Great observations, thanks for posting.
Also heard an interesting mention of newspapers’ future on This Week in Tech a few weeks back – I dug up the transcript – Cory Doctorow mentions the situation in Neal Stephenson’s fantastic Sci Fi novel The Diamond Age:
Cory Doctorow: But will never die and the other one is poetry which is really cheap and there is more of it being written than ever before and its an entirely noneconomic proposition, and I think – I can imagine either a newspaper like in The Diamond Age, that Neal Stephenson novel, that is printed on rag paper and ironed by butlers and delivered to rich weirdos or a future like poetry which is what newspapers are looking like now where there is probably more news and opinion being written than ever before and being read by a wider audience, but almost entirely as a noneconomic activity.

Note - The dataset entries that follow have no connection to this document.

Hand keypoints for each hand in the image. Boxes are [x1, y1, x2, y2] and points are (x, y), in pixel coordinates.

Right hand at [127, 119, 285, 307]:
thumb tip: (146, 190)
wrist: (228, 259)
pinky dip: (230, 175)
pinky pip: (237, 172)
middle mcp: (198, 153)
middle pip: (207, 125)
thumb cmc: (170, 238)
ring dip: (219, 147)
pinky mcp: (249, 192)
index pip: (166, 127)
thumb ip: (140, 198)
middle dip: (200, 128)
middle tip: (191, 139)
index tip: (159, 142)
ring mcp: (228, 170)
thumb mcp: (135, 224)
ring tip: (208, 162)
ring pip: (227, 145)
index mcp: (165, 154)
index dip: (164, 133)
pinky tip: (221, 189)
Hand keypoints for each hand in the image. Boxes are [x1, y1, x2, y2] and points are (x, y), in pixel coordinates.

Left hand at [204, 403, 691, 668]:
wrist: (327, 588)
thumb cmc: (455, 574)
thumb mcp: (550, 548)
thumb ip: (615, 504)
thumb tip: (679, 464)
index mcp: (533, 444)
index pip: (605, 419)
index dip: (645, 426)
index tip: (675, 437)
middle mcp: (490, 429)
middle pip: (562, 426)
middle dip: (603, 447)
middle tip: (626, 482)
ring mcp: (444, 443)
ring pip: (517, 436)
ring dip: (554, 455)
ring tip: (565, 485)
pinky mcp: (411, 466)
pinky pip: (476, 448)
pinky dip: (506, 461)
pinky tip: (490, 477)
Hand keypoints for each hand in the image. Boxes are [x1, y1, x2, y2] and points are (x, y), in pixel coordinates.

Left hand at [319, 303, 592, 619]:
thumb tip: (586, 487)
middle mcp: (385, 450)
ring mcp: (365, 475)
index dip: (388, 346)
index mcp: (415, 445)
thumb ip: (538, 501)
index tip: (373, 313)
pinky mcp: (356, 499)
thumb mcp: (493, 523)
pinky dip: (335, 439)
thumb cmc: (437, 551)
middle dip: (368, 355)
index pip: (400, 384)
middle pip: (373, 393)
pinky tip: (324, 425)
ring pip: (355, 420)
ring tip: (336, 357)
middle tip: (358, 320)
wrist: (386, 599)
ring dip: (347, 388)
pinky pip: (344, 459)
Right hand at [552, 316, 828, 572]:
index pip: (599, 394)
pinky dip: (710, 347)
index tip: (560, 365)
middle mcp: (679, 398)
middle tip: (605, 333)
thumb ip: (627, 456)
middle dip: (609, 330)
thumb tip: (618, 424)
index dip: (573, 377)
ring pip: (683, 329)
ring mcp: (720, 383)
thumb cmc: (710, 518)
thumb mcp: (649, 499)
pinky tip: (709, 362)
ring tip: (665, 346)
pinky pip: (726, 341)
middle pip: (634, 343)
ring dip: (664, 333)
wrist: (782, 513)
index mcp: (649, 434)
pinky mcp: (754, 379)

Ernie, thanks so much for bringing this article to our attention. I saw your twittered recommendation about it over the weekend, read it immediately, and retweeted and forwarded it to clients and colleagues.

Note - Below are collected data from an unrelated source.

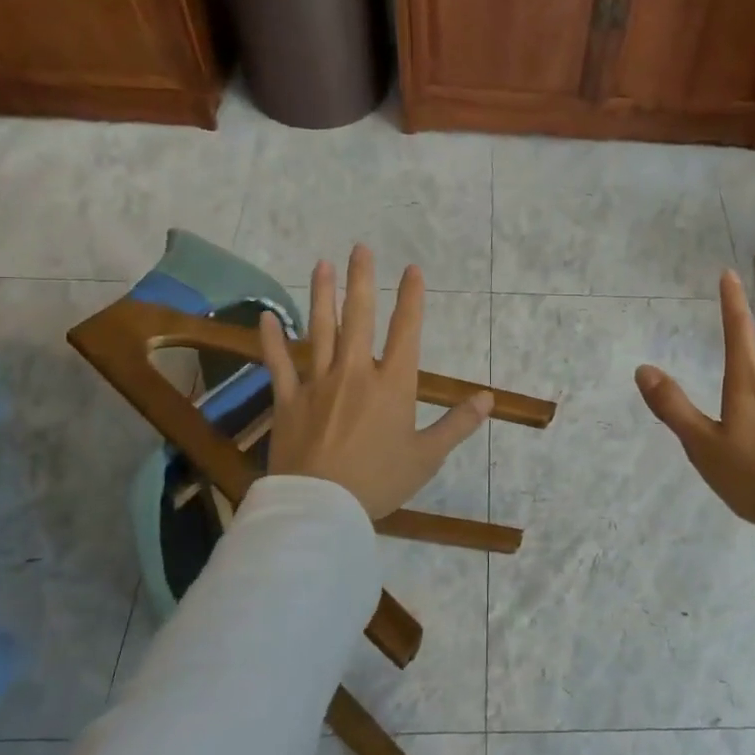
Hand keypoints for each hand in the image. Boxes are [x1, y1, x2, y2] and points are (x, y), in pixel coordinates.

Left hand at [259, 245, 492, 518]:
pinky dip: (271, 340)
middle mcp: (356, 372)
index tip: (412, 270)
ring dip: (322, 295)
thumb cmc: (379, 481)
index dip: (411, 298)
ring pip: (320, 330)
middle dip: (362, 280)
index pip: (406, 331)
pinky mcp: (289, 400)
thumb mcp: (427, 456)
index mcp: (393, 384)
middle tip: (360, 249)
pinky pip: (278, 364)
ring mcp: (318, 383)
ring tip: (321, 265)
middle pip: (359, 317)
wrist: (322, 505)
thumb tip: (487, 398)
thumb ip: (457, 424)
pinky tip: (267, 317)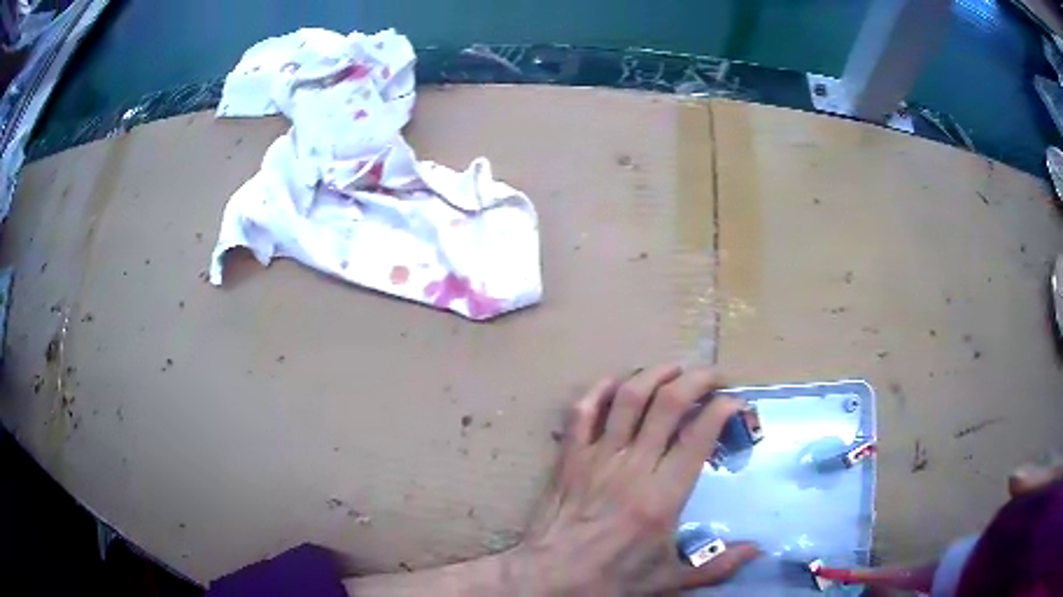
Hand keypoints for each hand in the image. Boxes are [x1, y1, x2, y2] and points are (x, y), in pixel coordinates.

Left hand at [510, 365, 759, 594]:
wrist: (548, 577)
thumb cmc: (611, 580)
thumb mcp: (669, 581)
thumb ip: (717, 567)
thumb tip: (756, 550)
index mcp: (663, 496)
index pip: (699, 435)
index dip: (723, 408)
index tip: (736, 402)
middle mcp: (633, 467)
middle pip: (668, 404)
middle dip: (697, 379)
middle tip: (714, 376)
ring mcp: (597, 457)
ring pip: (628, 398)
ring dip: (654, 374)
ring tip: (675, 368)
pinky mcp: (569, 457)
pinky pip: (582, 411)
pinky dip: (598, 390)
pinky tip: (616, 383)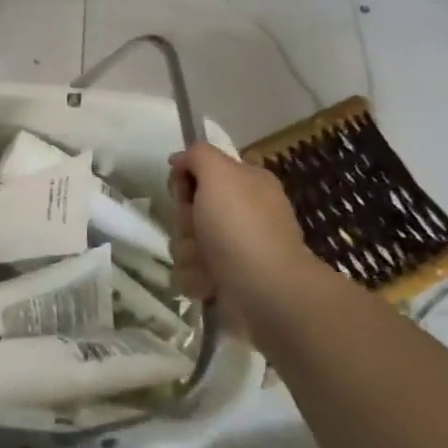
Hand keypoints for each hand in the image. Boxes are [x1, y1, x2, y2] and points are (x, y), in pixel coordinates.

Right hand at [168, 141, 322, 335]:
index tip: (184, 192)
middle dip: (185, 222)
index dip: (186, 181)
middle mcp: (243, 213)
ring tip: (206, 264)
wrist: (267, 292)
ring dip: (188, 253)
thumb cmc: (241, 226)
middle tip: (197, 230)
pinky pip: (192, 273)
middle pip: (190, 209)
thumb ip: (197, 155)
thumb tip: (180, 161)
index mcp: (247, 183)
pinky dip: (196, 278)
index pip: (201, 172)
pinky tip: (210, 284)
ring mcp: (236, 249)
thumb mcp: (219, 173)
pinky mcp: (227, 281)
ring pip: (187, 242)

I think Shirky’s observations about the newspaper industry are brilliant. But I also think they apply far beyond that particular industry — to our own legal services industry. Our industry is dealing with massive changes right now re labor pools, client-buyer power shifts, cost-management crises, reputation and brand management, etc. However, there are also many new opportunities for lawyers, law firms, and legal vendors exposed by these changes, as well as the opportunities created by Web 2.0, massive regulatory changes, and many client industry changes.
I differ from most of the blogsophere in that I don’t believe for one second that large law firms are nearly as impotent or stupid as most of the blogosphere seems to assume they are. Firms of all sizes, operating at all tiers of service, will seek and find new ways to serve clients.
I’m currently writing some scenarios for a law firm scenario planning exercise and can foresee multiple possible futures for our industry, none of which are certain. Some of those futures favor smaller, newer firms and upstarts, and others favor large law firms. This act is just beginning, and anyone who assumes they know how the play will end isn’t playing many moves ahead. Good players learn from their opponents’ moves and reserve the right to change their strategies, sometimes in quite jujitsu ways.